Gifford argued that HR profession has a three-fold role in CSR as many aspects relate to HR management. “HR needs to make sure people management practices are ethical and secondly, to embed corporate responsibility you need to give people the right support and training and HR has a role in learning and development side of that. The third aspect is embedding ethics into the organizational culture. That’s about being able at board level to ask the challenging questions.”

The HR function should be totally integrated into CSR, said Judi Marshall, programme director in MA in leadership  for sustainability for Lancaster University Management School. “It’s not always the case as sometimes it’s a marketing tool. The HR function needs to think about leadership, recruitment and reward.  Some of the best organizations have taken an interesting HR aspect to this where they look at the work-life balance of CSR.”

One of the challenges facing organizations when it comes to the impact of CSR is measuring the impact of those activities on the targeted communities, said Professor Kamel Mellahi, professor of strategic management at Warwick Business School. “CSR differs from any other corporate activity. It deals with issues like environmental pollution, child labor and product safety which are often seen as outside the traditional boundaries of a business. Therefore it’s not easy to measure CSR performance by using traditional indicators such as return on investment. Effective measures of CSR must consider economic, social and environmental impact.”
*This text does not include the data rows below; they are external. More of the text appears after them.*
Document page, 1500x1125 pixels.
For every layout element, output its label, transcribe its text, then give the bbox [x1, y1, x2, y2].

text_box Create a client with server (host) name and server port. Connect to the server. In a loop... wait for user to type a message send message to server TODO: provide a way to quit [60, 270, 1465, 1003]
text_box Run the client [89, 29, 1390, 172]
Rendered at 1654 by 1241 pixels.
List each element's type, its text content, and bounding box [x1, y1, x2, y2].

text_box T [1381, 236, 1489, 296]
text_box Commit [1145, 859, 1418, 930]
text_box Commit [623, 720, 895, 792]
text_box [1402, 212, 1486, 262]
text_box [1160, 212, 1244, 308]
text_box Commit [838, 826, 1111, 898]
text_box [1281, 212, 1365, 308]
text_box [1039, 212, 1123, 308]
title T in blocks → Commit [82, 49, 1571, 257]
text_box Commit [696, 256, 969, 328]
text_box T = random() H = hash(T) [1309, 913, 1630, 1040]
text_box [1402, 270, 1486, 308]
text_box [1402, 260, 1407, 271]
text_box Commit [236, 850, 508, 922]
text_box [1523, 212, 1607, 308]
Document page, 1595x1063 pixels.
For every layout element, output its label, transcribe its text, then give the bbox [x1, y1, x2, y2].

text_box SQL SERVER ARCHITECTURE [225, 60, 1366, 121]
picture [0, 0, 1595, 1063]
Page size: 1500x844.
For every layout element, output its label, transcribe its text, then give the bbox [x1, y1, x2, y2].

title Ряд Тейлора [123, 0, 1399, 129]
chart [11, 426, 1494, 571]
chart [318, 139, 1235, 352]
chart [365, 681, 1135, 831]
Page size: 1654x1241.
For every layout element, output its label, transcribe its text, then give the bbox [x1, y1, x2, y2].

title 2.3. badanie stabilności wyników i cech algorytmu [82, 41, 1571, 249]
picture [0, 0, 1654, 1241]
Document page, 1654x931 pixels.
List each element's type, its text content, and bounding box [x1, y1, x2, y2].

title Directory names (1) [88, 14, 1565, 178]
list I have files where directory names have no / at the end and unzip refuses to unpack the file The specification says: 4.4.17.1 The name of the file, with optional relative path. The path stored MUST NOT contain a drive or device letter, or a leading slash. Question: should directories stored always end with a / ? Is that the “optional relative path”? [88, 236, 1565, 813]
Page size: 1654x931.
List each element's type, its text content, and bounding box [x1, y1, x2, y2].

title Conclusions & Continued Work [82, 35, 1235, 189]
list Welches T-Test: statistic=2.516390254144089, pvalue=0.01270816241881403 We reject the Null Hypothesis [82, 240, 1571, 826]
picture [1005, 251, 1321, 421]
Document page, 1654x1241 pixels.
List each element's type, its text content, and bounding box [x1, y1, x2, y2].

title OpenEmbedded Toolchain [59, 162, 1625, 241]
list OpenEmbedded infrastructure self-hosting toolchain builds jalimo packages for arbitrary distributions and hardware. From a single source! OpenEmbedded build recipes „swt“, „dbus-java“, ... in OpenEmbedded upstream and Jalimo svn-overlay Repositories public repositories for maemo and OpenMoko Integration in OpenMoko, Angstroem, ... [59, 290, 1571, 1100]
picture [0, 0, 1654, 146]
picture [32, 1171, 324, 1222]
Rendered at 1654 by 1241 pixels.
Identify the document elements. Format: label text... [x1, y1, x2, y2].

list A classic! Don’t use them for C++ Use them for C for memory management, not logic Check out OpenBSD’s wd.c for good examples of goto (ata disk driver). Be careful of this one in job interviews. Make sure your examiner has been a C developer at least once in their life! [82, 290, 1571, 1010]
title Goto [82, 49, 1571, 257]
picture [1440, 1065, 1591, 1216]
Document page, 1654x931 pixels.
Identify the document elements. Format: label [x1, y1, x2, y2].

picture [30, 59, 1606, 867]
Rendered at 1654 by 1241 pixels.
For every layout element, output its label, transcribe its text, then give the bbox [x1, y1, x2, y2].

Embedding corporate responsibility into a business is about making it an integrated part of the culture of the organization, added Gifford. “Now HR is ideally placed to gauge organizational culture, understand it and change it.”

HR could play a much more prominent role in an organization’s CSR strategy, agreed Professor Mellahi. “HR hasn’t taken ownership of HR issues associated with CSR. These have become management team issues such as a governance and diversity. HR is only taking a supporting role but it ought to champion it and the profession has an excellent opportunity to take a leadership role in CSR.”

Research indicates that HR is very rarely involved in devising CR strategy. The CIPD’s report The Role of HR in Corporate Responsibility surveyed 353 HR professional and 523 middle and senior managers and found that only 13% of business leaders reported that HR was responsible for setting CR strategy. When it came to implementing CR strategy, only 26% of business leaders thought that HR was responsible for implementation.  The report revealed that the biggest driver for an organization’s increased focus on CR was greater pressure from governments or regulators.

It’s time for the HR profession to move out of the shadows and take an active role in an organization’s CSR strategy.  Many elements of a CSR strategy involve people and it’s an opportunity that the profession should grasp now.